+++ RECORDED INFORMATION +++

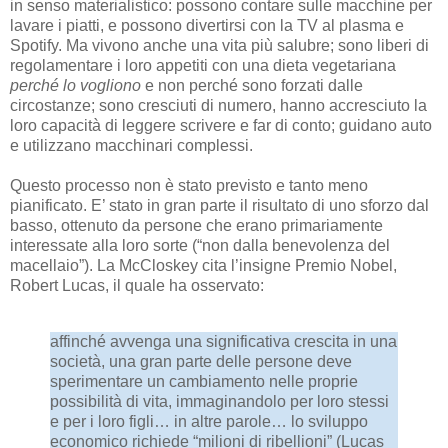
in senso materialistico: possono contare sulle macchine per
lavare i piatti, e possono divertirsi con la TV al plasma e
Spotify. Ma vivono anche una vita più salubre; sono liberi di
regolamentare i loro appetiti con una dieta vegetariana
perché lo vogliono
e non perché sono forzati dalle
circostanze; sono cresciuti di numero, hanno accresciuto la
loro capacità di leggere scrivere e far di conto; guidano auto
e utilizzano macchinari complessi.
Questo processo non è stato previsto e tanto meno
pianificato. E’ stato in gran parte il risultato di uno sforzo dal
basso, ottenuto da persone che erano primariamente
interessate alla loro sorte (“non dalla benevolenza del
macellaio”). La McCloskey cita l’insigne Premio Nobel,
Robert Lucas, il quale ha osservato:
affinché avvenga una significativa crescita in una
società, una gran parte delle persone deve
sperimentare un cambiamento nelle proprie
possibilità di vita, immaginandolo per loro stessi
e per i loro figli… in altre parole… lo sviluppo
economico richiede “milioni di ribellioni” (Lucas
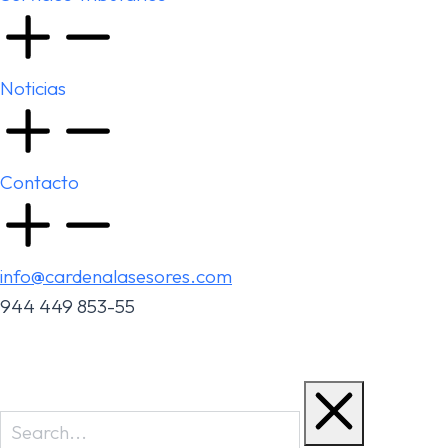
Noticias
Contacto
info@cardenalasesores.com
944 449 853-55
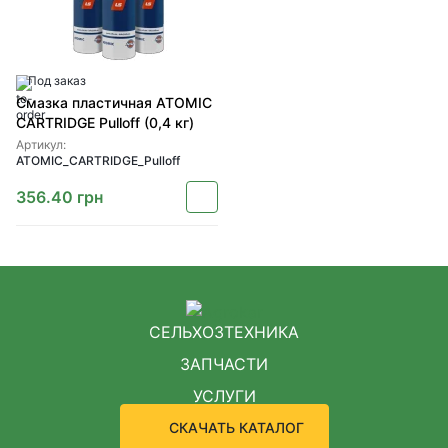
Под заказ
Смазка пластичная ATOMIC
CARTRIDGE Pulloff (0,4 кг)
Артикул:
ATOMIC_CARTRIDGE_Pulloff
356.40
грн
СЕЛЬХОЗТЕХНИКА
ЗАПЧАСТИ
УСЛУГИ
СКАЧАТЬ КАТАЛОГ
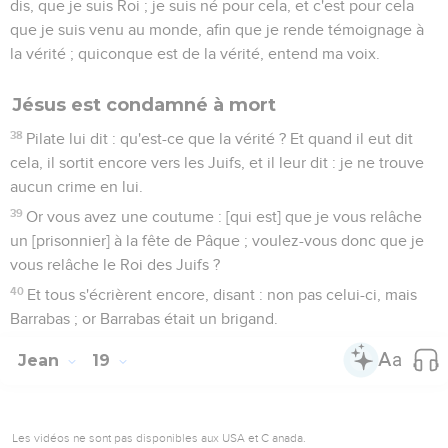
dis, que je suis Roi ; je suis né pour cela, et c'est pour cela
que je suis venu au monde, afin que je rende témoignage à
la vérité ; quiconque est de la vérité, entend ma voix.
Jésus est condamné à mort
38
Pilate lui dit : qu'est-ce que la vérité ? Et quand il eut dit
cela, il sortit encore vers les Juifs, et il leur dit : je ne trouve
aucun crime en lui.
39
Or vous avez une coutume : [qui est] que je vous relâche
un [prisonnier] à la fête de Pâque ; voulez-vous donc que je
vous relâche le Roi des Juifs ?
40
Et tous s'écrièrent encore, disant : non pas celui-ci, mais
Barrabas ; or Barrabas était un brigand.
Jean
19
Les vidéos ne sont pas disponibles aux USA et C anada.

+++

*WRITTEN TASK*
Word for word, return the lines from the one holding "aucun crime en lui." through the end of the entries above.

*FINISHED EXERCISE*
aucun crime en lui.
39
Or vous avez une coutume : [qui est] que je vous relâche
un [prisonnier] à la fête de Pâque ; voulez-vous donc que je
vous relâche le Roi des Juifs ?
40
Et tous s'écrièrent encore, disant : non pas celui-ci, mais
Barrabas ; or Barrabas était un brigand.
Jean
19
Les vidéos ne sont pas disponibles aux USA et C anada.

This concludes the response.